Corporate governance is not a new term. Many organizations back then had bad practices and these led to the Cadbury report of 1992. This report has the goal of improving corporate governance in the United Kingdom. There are good and bad corporate governance practices. Knowledge of this can be useful to every organization. Let's begin.
What makes bad corporate governance
One important reason why there is bad corporate governance (CG) is when too much power is placed in the hands of the managing director or the chairman of the board of directors. Also, if the chairman is the managing director or CEO, he has too much power and can lead to bad CG. Why is this so? See what might result when a chairman or CEO has too much power. To avoid complexity I use the CEO to represent an individual with all the powers in the company.
Authoritarian
Because he has all the power and no one to check on it, the CEO will become authoritative. His/her decision is final! One reason for many corporate failures, including Enron, is that the managing director has all the power. And no one can contradict whatever he says, not even the external auditor.
Access to the treasury
The CEO, due to their authoritarian nature, may have access to the company treasury, including the vault. And may use funds for projects that are not economically viable.
Access to books of accounts
Too much power for the CEO can lead to window dressing of the books. This is because the CEO has the final say. Either you do it the way he commands or you resign or get laid off. This can also result in poor controls, and any control put in place will have to be for the interest of the CEO.
Personal interest
The CEO and other executive directors will be interested in their personal interests and not those of shareholders. Personal gains such as huge salaries and other remuneration. If they don't have shareholders' interest, it won't be easy to have an interest in other stakeholders, including employees and the community.
What makes good corporate governance
Good corporate governance occurs when a company complies with regulations and has a code of conduct that it follows. In addition, the company does not have a CEO or chairman who is all-powerful. There is a separation of roles between the entity's chairman and its CEO. And in stock market companies, there are independent directors on the board with a senior independent director who can challenge the chairman in areas that might not be in the best interest of the shareholders.

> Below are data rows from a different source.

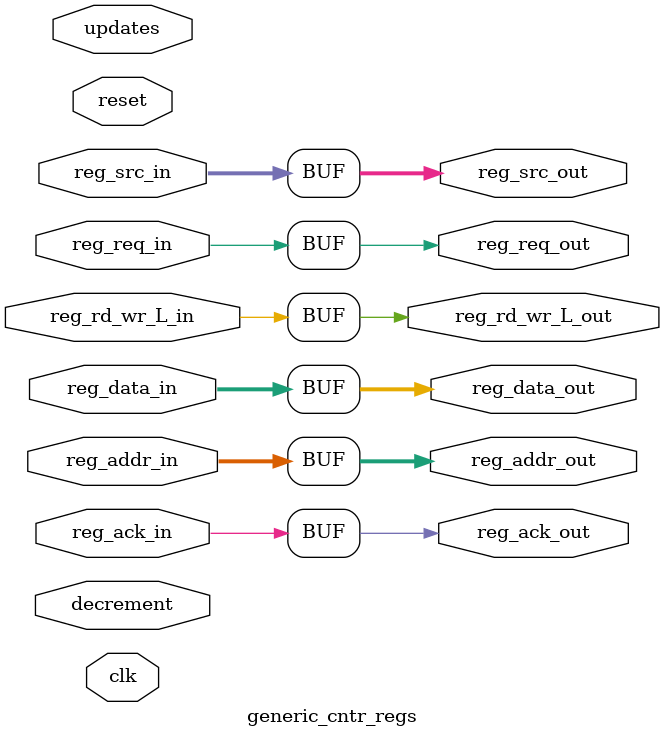
<source format=v>
`timescale 1ns / 1ps
module generic_cntr_regs
	#(
	// i just copied the following from the generic_regs.v to get this to simulate
		parameter UDP_REG_SRC_WIDTH = 2,
		parameter TAG = 0,
		parameter REG_ADDR_WIDTH = 5,
		parameter NUM_REGS_USED = 1,
		parameter REG_WIDTH = 16,
		parameter MIN_UPDATE_INTERBAL = 8,
		parameter RESET_ON_READ = 0,
		parameter INPUT_WIDTH = 1,
		parameter REG_START_ADDR = 0
	)
	(
		input 											reg_req_in,
		input 											reg_ack_in,
		input							 					reg_rd_wr_L_in,
		input  [15:0]       							reg_addr_in,
      input  [15:0]      							reg_data_in,
      input  [15:0]        					 	reg_src_in,

      output                              reg_req_out,
      output                              reg_ack_out,
      output                              reg_rd_wr_L_out,
      output [15:0]   							reg_addr_out,
      output [15:0]  							reg_data_out,
      output [15:0]     						reg_src_out,
                         
		input [1:0]										updates,
		input [1:0]										decrement,
		
		input												clk,
		input												reset
	);
	
		assign reg_req_out =			reg_req_in;
		assign reg_ack_out =			reg_ack_in;
		assign reg_rd_wr_L_out =	reg_rd_wr_L_in;
		assign reg_addr_out =		reg_addr_in;
		assign reg_data_out =		reg_data_in;
		assign reg_src_out =			reg_src_in;
   
endmodule

</source>
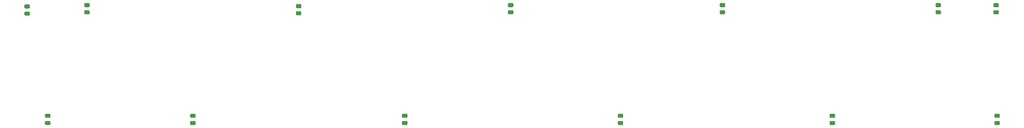
<source format=gbr>
%TF.GenerationSoftware,KiCad,Pcbnew,(5.1.9-0-10_14)*%
%TF.CreationDate,2022-08-31T22:56:09-04:00*%
%TF.ProjectId,47AhFoMoCo,34374168-466f-44d6-9f43-6f2e6b696361,rev?*%
%TF.SameCoordinates,Original*%
%TF.FileFunction,Paste,Bot*%
%TF.FilePolarity,Positive*%
%FSLAX46Y46*%
G04 Gerber Fmt 4.6, Leading zero omitted, Abs format (unit mm)*
G04 Created by KiCad (PCBNEW (5.1.9-0-10_14)) date 2022-08-31 22:56:09*
%MOMM*%
%LPD*%
G01*
G04 APERTURE LIST*
G04 APERTURE END LIST*
%TO.C,R2*%
G36*
G01*
X75299998Y-120900000D02*
X76200002Y-120900000D01*
G75*
G02*
X76450000Y-121149998I0J-249998D01*
G01*
X76450000Y-121675002D01*
G75*
G02*
X76200002Y-121925000I-249998J0D01*
G01*
X75299998Y-121925000D01*
G75*
G02*
X75050000Y-121675002I0J249998D01*
G01*
X75050000Y-121149998D01*
G75*
G02*
X75299998Y-120900000I249998J0D01*
G01*
G37*
G36*
G01*
X75299998Y-119075000D02*
X76200002Y-119075000D01*
G75*
G02*
X76450000Y-119324998I0J-249998D01*
G01*
X76450000Y-119850002D01*
G75*
G02*
X76200002Y-120100000I-249998J0D01*
G01*
X75299998Y-120100000D01*
G75*
G02*
X75050000Y-119850002I0J249998D01*
G01*
X75050000Y-119324998D01*
G75*
G02*
X75299998Y-119075000I249998J0D01*
G01*
G37*
%TD*%
%TO.C,R1*%
G36*
G01*
X70950002Y-94012500D02*
X70049998Y-94012500D01*
G75*
G02*
X69800000Y-93762502I0J249998D01*
G01*
X69800000Y-93237498D01*
G75*
G02*
X70049998Y-92987500I249998J0D01*
G01*
X70950002Y-92987500D01*
G75*
G02*
X71200000Y-93237498I0J-249998D01*
G01*
X71200000Y-93762502D01*
G75*
G02*
X70950002Y-94012500I-249998J0D01*
G01*
G37*
G36*
G01*
X70950002Y-92187500D02*
X70049998Y-92187500D01*
G75*
G02*
X69800000Y-91937502I0J249998D01*
G01*
X69800000Y-91412498D01*
G75*
G02*
X70049998Y-91162500I249998J0D01*
G01*
X70950002Y-91162500D01*
G75*
G02*
X71200000Y-91412498I0J-249998D01*
G01*
X71200000Y-91937502D01*
G75*
G02*
X70950002Y-92187500I-249998J0D01*
G01*
G37*
%TD*%
%TO.C,R3*%
G36*
G01*
X86200002Y-93675000D02*
X85299998Y-93675000D01*
G75*
G02*
X85050000Y-93425002I0J249998D01*
G01*
X85050000Y-92899998D01*
G75*
G02*
X85299998Y-92650000I249998J0D01*
G01*
X86200002Y-92650000D01*
G75*
G02*
X86450000Y-92899998I0J-249998D01*
G01*
X86450000Y-93425002D01*
G75*
G02*
X86200002Y-93675000I-249998J0D01*
G01*
G37*
G36*
G01*
X86200002Y-91850000D02*
X85299998Y-91850000D01*
G75*
G02*
X85050000Y-91600002I0J249998D01*
G01*
X85050000Y-91074998D01*
G75*
G02*
X85299998Y-90825000I249998J0D01*
G01*
X86200002Y-90825000D01*
G75*
G02*
X86450000Y-91074998I0J-249998D01*
G01*
X86450000Y-91600002D01*
G75*
G02*
X86200002Y-91850000I-249998J0D01*
G01*
G37*
%TD*%
%TO.C,R4*%
G36*
G01*
X112299998Y-120900000D02*
X113200002Y-120900000D01*
G75*
G02*
X113450000Y-121149998I0J-249998D01*
G01*
X113450000Y-121675002D01*
G75*
G02*
X113200002Y-121925000I-249998J0D01*
G01*
X112299998Y-121925000D01*
G75*
G02*
X112050000Y-121675002I0J249998D01*
G01*
X112050000Y-121149998D01*
G75*
G02*
X112299998Y-120900000I249998J0D01*
G01*
G37*
G36*
G01*
X112299998Y-119075000D02*
X113200002Y-119075000D01*
G75*
G02*
X113450000Y-119324998I0J-249998D01*
G01*
X113450000Y-119850002D01*
G75*
G02*
X113200002Y-120100000I-249998J0D01*
G01*
X112299998Y-120100000D01*
G75*
G02*
X112050000Y-119850002I0J249998D01*
G01*
X112050000Y-119324998D01*
G75*
G02*
X112299998Y-119075000I249998J0D01*
G01*
G37*
%TD*%
%TO.C,R5*%
G36*
G01*
X140162502Y-93925000D02*
X139262498Y-93925000D01*
G75*
G02*
X139012500Y-93675002I0J249998D01*
G01*
X139012500Y-93149998D01*
G75*
G02*
X139262498Y-92900000I249998J0D01*
G01*
X140162502Y-92900000D01*
G75*
G02*
X140412500Y-93149998I0J-249998D01*
G01*
X140412500Y-93675002D01*
G75*
G02*
X140162502Y-93925000I-249998J0D01*
G01*
G37*
G36*
G01*
X140162502Y-92100000D02*
X139262498Y-92100000D01*
G75*
G02*
X139012500Y-91850002I0J249998D01*
G01*
X139012500Y-91324998D01*
G75*
G02*
X139262498Y-91075000I249998J0D01*
G01*
X140162502Y-91075000D01*
G75*
G02*
X140412500Y-91324998I0J-249998D01*
G01*
X140412500Y-91850002D01*
G75*
G02*
X140162502Y-92100000I-249998J0D01*
G01*
G37*
%TD*%
%TO.C,R6*%
G36*
G01*
X166299998Y-120900000D02*
X167200002Y-120900000D01*
G75*
G02*
X167450000Y-121149998I0J-249998D01*
G01*
X167450000Y-121675002D01*
G75*
G02*
X167200002Y-121925000I-249998J0D01*
G01*
X166299998Y-121925000D01*
G75*
G02*
X166050000Y-121675002I0J249998D01*
G01*
X166050000Y-121149998D01*
G75*
G02*
X166299998Y-120900000I249998J0D01*
G01*
G37*
G36*
G01*
X166299998Y-119075000D02*
X167200002Y-119075000D01*
G75*
G02*
X167450000Y-119324998I0J-249998D01*
G01*
X167450000Y-119850002D01*
G75*
G02*
X167200002Y-120100000I-249998J0D01*
G01*
X166299998Y-120100000D01*
G75*
G02*
X166050000Y-119850002I0J249998D01*
G01*
X166050000Y-119324998D01*
G75*
G02*
X166299998Y-119075000I249998J0D01*
G01*
G37*
%TD*%
%TO.C,R7*%
G36*
G01*
X194200002Y-93675000D02*
X193299998Y-93675000D01*
G75*
G02*
X193050000Y-93425002I0J249998D01*
G01*
X193050000Y-92899998D01*
G75*
G02*
X193299998Y-92650000I249998J0D01*
G01*
X194200002Y-92650000D01*
G75*
G02*
X194450000Y-92899998I0J-249998D01*
G01*
X194450000Y-93425002D01*
G75*
G02*
X194200002Y-93675000I-249998J0D01*
G01*
G37*
G36*
G01*
X194200002Y-91850000D02*
X193299998Y-91850000D01*
G75*
G02*
X193050000Y-91600002I0J249998D01*
G01*
X193050000Y-91074998D01*
G75*
G02*
X193299998Y-90825000I249998J0D01*
G01*
X194200002Y-90825000D01*
G75*
G02*
X194450000Y-91074998I0J-249998D01*
G01*
X194450000Y-91600002D01*
G75*
G02*
X194200002Y-91850000I-249998J0D01*
G01*
G37*
%TD*%
%TO.C,R8*%
G36*
G01*
X221299998Y-120900000D02*
X222200002Y-120900000D01*
G75*
G02*
X222450000Y-121149998I0J-249998D01*
G01*
X222450000Y-121675002D01*
G75*
G02*
X222200002Y-121925000I-249998J0D01*
G01*
X221299998Y-121925000D01*
G75*
G02*
X221050000Y-121675002I0J249998D01*
G01*
X221050000Y-121149998D01*
G75*
G02*
X221299998Y-120900000I249998J0D01*
G01*
G37*
G36*
G01*
X221299998Y-119075000D02*
X222200002Y-119075000D01*
G75*
G02*
X222450000Y-119324998I0J-249998D01*
G01*
X222450000Y-119850002D01*
G75*
G02*
X222200002Y-120100000I-249998J0D01*
G01*
X221299998Y-120100000D01*
G75*
G02*
X221050000Y-119850002I0J249998D01*
G01*
X221050000Y-119324998D01*
G75*
G02*
X221299998Y-119075000I249998J0D01*
G01*
G37*
%TD*%
%TO.C,R9*%
G36*
G01*
X248200002Y-93675000D02*
X247299998Y-93675000D01*
G75*
G02*
X247050000Y-93425002I0J249998D01*
G01*
X247050000Y-92899998D01*
G75*
G02*
X247299998Y-92650000I249998J0D01*
G01*
X248200002Y-92650000D01*
G75*
G02*
X248450000Y-92899998I0J-249998D01*
G01*
X248450000Y-93425002D01*
G75*
G02*
X248200002Y-93675000I-249998J0D01*
G01*
G37*
G36*
G01*
X248200002Y-91850000D02*
X247299998Y-91850000D01*
G75*
G02*
X247050000Y-91600002I0J249998D01*
G01*
X247050000Y-91074998D01*
G75*
G02*
X247299998Y-90825000I249998J0D01*
G01*
X248200002Y-90825000D01*
G75*
G02*
X248450000Y-91074998I0J-249998D01*
G01*
X248450000Y-91600002D01*
G75*
G02*
X248200002Y-91850000I-249998J0D01*
G01*
G37*
%TD*%
%TO.C,R10*%
G36*
G01*
X275299998Y-120900000D02*
X276200002Y-120900000D01*
G75*
G02*
X276450000Y-121149998I0J-249998D01*
G01*
X276450000Y-121675002D01*
G75*
G02*
X276200002Y-121925000I-249998J0D01*
G01*
X275299998Y-121925000D01*
G75*
G02*
X275050000Y-121675002I0J249998D01*
G01*
X275050000Y-121149998D01*
G75*
G02*
X275299998Y-120900000I249998J0D01*
G01*
G37*
G36*
G01*
X275299998Y-119075000D02*
X276200002Y-119075000D01*
G75*
G02*
X276450000Y-119324998I0J-249998D01*
G01*
X276450000Y-119850002D01*
G75*
G02*
X276200002Y-120100000I-249998J0D01*
G01*
X275299998Y-120100000D01*
G75*
G02*
X275050000Y-119850002I0J249998D01*
G01*
X275050000Y-119324998D01*
G75*
G02*
X275299998Y-119075000I249998J0D01*
G01*
G37*
%TD*%
%TO.C,R11*%
G36*
G01*
X303200002Y-93675000D02*
X302299998Y-93675000D01*
G75*
G02*
X302050000Y-93425002I0J249998D01*
G01*
X302050000Y-92899998D01*
G75*
G02*
X302299998Y-92650000I249998J0D01*
G01*
X303200002Y-92650000D01*
G75*
G02*
X303450000Y-92899998I0J-249998D01*
G01*
X303450000Y-93425002D01*
G75*
G02*
X303200002Y-93675000I-249998J0D01*
G01*
G37*
G36*
G01*
X303200002Y-91850000D02*
X302299998Y-91850000D01*
G75*
G02*
X302050000Y-91600002I0J249998D01*
G01*
X302050000Y-91074998D01*
G75*
G02*
X302299998Y-90825000I249998J0D01*
G01*
X303200002Y-90825000D01*
G75*
G02*
X303450000Y-91074998I0J-249998D01*
G01*
X303450000Y-91600002D01*
G75*
G02*
X303200002Y-91850000I-249998J0D01*
G01*
G37*
%TD*%
%TO.C,R12*%
G36*
G01*
X317299998Y-120900000D02*
X318200002Y-120900000D01*
G75*
G02*
X318450000Y-121149998I0J-249998D01*
G01*
X318450000Y-121675002D01*
G75*
G02*
X318200002Y-121925000I-249998J0D01*
G01*
X317299998Y-121925000D01*
G75*
G02*
X317050000Y-121675002I0J249998D01*
G01*
X317050000Y-121149998D01*
G75*
G02*
X317299998Y-120900000I249998J0D01*
G01*
G37*
G36*
G01*
X317299998Y-119075000D02*
X318200002Y-119075000D01*
G75*
G02*
X318450000Y-119324998I0J-249998D01*
G01*
X318450000Y-119850002D01*
G75*
G02*
X318200002Y-120100000I-249998J0D01*
G01*
X317299998Y-120100000D01*
G75*
G02*
X317050000Y-119850002I0J249998D01*
G01*
X317050000Y-119324998D01*
G75*
G02*
X317299998Y-119075000I249998J0D01*
G01*
G37*
%TD*%
%TO.C,R13*%
G36*
G01*
X317950002Y-93675000D02*
X317049998Y-93675000D01*
G75*
G02*
X316800000Y-93425002I0J249998D01*
G01*
X316800000Y-92899998D01*
G75*
G02*
X317049998Y-92650000I249998J0D01*
G01*
X317950002Y-92650000D01*
G75*
G02*
X318200000Y-92899998I0J-249998D01*
G01*
X318200000Y-93425002D01*
G75*
G02*
X317950002Y-93675000I-249998J0D01*
G01*
G37*
G36*
G01*
X317950002Y-91850000D02*
X317049998Y-91850000D01*
G75*
G02*
X316800000Y-91600002I0J249998D01*
G01*
X316800000Y-91074998D01*
G75*
G02*
X317049998Y-90825000I249998J0D01*
G01*
X317950002Y-90825000D01*
G75*
G02*
X318200000Y-91074998I0J-249998D01*
G01*
X318200000Y-91600002D01*
G75*
G02*
X317950002Y-91850000I-249998J0D01*
G01*
G37*
%TD*%
M02*

</source>
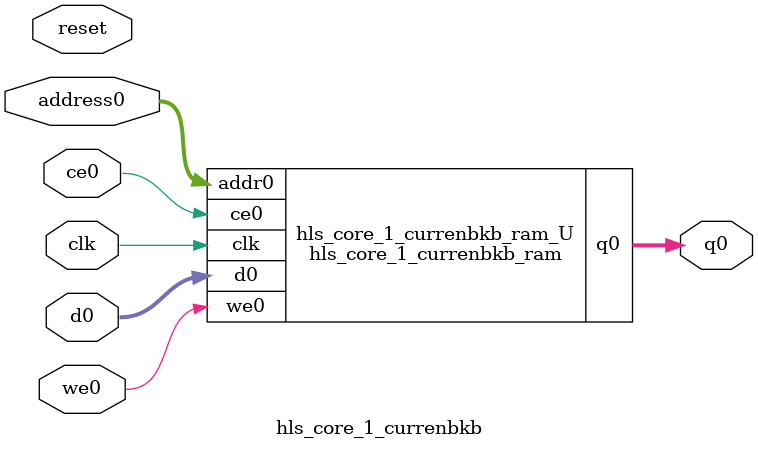
<source format=v>
`timescale 1 ns / 1 ps
module hls_core_1_currenbkb_ram (addr0, ce0, d0, we0, q0,  clk);

parameter DWIDTH = 32;
parameter AWIDTH = 4;
parameter MEM_SIZE = 9;

input[AWIDTH-1:0] addr0;
input ce0;
input[DWIDTH-1:0] d0;
input we0;
output reg[DWIDTH-1:0] q0;
input clk;

(* ram_style = "distributed" *)reg [DWIDTH-1:0] ram[0:MEM_SIZE-1];




always @(posedge clk)  
begin 
    if (ce0) 
    begin
        if (we0) 
        begin 
            ram[addr0] <= d0; 
        end 
        q0 <= ram[addr0];
    end
end


endmodule

`timescale 1 ns / 1 ps
module hls_core_1_currenbkb(
    reset,
    clk,
    address0,
    ce0,
    we0,
    d0,
    q0);

parameter DataWidth = 32'd32;
parameter AddressRange = 32'd9;
parameter AddressWidth = 32'd4;
input reset;
input clk;
input[AddressWidth - 1:0] address0;
input ce0;
input we0;
input[DataWidth - 1:0] d0;
output[DataWidth - 1:0] q0;



hls_core_1_currenbkb_ram hls_core_1_currenbkb_ram_U(
    .clk( clk ),
    .addr0( address0 ),
    .ce0( ce0 ),
    .we0( we0 ),
    .d0( d0 ),
    .q0( q0 ));

endmodule


</source>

Compliance with regulation
When a company has good corporate governance, it complies with regulations. One of such is the accurate payment of taxes. Also, it follows what is in the company law of the country it is situated. The FRCN and Nigeria Exchange Group have a code of corporate governance that listed companies are mandated to comply with.
Separation of powers
Good corporate governance means there is a separation of powers. The CEO is a different individual from the Chairman. Both have separate powers and rights and can keep their powers in check. However, for stock market companies, there is the senior independent director (SID). He can also keep in check the power of the Chairman. Most SIDs are expected to promote the interest of the shareholders.
Companies interest
Good corporate governance means that the board of directors has the interest of the company at heart. From strategy to operations management, the goal is to ensure long-term sustainability and profitability.
Internal control
Controls are necessary in every organization and should never be overlooked. It is the responsibility of the board of directors to ensure adequate control is in place. They do this by approving internal control policies and monitoring them.
Risk management
Similar to internal control, the board is responsible for risk management. They approve the risk profile and ensure that executive directors and senior managers do not go against it. The directors do these to comply with their code of corporate governance.
Interest of shareholders
Where there are independent non-executive directors in the quorum of a board of directors, this group may ensure that the interests of shareholders are pursued. Good CG implies that the goal is to maximize the investment returns of shareholders.
Environmental consideration
Aside from supporting shareholders' interests, good corporate governance is concerned with the local environment. They measure their environmental footprints, such as carbon and social footprints, and ensure that the benefits are higher than the cost. More recently, listed companies are encouraged to provide sustainability reports or explain why they failed to do so. In the future, this will be a mandatory report for all organizations.
Why do these matters?
Companies with bad corporate governance will find it difficult to get funding. They cannot get listed on a recognized stock market. More so, they may have reputation issues. This can be bad for business. However, companies with good corporate governance will be the hallmark for investors. If the company considers its environment, it might as well get green bonds and other green investments from international investors and donors. It is also easier to get listed in a reputable stock exchange market as well as build a good reputation for themselves.